Float down the French Broad


The French Broad River flows for just over 100 miles in the state of North Carolina. The French Broad is free flowing which means that the water level is determined by the amount of rainfall in the watershed. For all sections, particularly the whitewater section, the character of the river changes considerably depending on the water level.

Float Trips

A scenic and relaxing stretch of river flows just downstream of Hot Springs toward the TN border.  Known locally as Section 10, this stretch begins under the bridge in town and goes 7 miles to Paint Rock. Many floaters choose to take out at the convenient Murray Branch Recreation Area, only 5 miles from town. Continue reading for a list of rafting companies renting tubes and inflatable kayaks.

Whitewater Rafting Closest to Asheville

Rafting on the French Broad

Rafting on the French Broad


For those looking for whitewater, the section of river upstream of Hot Springs, known as Section 9, is the place to go.  The rapids range from Class 1 to Class 4 and the scenery is spectacular. There are several outfitters that offer guided raft trips on the whitewater section and they are listed below.
Whitewater enthusiasts begin their trip at a place called Barnard, an old drover town along the historic Buncombe Turnpike, now a small community with a county owned park for river access.
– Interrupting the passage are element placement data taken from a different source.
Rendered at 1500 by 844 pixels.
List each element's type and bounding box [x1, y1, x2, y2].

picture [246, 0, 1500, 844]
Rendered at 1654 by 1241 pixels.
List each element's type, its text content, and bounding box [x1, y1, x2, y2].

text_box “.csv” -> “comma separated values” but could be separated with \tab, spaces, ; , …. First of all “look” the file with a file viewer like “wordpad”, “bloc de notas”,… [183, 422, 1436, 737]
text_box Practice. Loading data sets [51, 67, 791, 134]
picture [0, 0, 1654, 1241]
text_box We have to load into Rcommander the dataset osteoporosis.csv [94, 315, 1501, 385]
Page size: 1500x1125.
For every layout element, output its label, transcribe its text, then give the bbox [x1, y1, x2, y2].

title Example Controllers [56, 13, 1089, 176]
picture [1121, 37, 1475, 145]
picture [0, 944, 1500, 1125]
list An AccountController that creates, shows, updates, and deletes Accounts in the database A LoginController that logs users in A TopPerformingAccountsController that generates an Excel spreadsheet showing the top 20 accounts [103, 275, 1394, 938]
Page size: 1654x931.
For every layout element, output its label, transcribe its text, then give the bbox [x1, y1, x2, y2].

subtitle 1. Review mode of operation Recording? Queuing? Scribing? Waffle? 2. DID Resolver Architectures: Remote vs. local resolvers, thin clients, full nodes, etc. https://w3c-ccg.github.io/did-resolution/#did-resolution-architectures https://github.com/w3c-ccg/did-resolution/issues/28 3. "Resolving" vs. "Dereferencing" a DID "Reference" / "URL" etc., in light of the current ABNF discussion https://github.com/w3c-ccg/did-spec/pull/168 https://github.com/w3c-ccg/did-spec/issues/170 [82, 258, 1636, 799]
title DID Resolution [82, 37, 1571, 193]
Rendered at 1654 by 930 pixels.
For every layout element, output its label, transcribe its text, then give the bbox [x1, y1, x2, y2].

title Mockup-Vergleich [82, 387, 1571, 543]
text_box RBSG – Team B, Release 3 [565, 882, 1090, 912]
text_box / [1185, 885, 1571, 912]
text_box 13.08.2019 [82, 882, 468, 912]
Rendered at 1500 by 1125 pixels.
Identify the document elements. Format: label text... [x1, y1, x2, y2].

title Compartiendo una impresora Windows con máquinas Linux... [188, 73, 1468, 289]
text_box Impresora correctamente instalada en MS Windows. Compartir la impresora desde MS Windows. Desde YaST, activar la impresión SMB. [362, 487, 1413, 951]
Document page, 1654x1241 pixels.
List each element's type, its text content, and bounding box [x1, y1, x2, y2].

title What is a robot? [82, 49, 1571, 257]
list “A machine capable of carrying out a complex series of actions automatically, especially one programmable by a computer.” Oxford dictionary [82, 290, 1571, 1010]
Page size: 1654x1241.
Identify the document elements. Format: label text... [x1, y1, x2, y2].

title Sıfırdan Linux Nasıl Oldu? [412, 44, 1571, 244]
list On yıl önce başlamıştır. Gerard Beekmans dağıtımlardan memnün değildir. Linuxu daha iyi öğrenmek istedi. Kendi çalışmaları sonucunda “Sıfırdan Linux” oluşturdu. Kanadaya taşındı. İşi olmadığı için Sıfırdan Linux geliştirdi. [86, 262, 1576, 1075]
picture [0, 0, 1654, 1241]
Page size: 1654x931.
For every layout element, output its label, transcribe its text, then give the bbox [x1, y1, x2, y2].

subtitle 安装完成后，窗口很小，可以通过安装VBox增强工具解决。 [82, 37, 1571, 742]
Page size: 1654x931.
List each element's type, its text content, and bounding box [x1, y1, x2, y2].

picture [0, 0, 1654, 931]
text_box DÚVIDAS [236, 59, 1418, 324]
First Rapids Beginner and Maze – Then a Jump and Swim at JUMP ROCK

After launching at Barnard, paddlers have some time to warm up. The river makes a couple of bends before coming to Beginners and The Maze, the first couple of significant rapids. After The Maze, most rafting trips take a break to visit Jump Rock. The jump from the rock into the water is just big enough to be scarier than you thought it would be before you climbed up to the jump spot.

Now the Bigger Rapids

After getting your adrenaline going at jump rock you are ready for the bigger rapids that are in the middle of the upper part of Section 9. There are also some good spots to stop for a picnic lunch in that part of the river. After several Class 3 rapids, the river mellows out a bit. Many rafting trips and paddlers elect to take out at a place called Stackhouse. This is another very small community that was once a booming town. Stackhouse is easily recognized by the large Victorian home that was finished in 1903. Those wanting more river time and the chance to paddle a Class 4 rapid will continue past Stackhouse.

Stackhouse

Stackhouse

Take Out at Stackhouse – Or Finish with a Class 4 at Frank Bells

Between Stackhouse and Hot Springs, the river flows through Pisgah National Forest. For about a mile and a half, the river is very mellow and beautiful with a few smaller rapids. The Laurel River joins the French Broad and you have a view of Needle Rock in the distance. It is not uncommon to see a Bald Eagle in this remote section of river. After this relaxing float comes the big finish with the Class 4 Frank Bell’s rapid. It is a big drop, with a large calm pool at the bottom. From the bottom of Frank Bell’s it is just under a mile to the take out in Hot Springs. Back in Hot Springs enjoy lunch or a cold beverage at one of our many eateries and finish the day off with a soak in the hot mineral springs.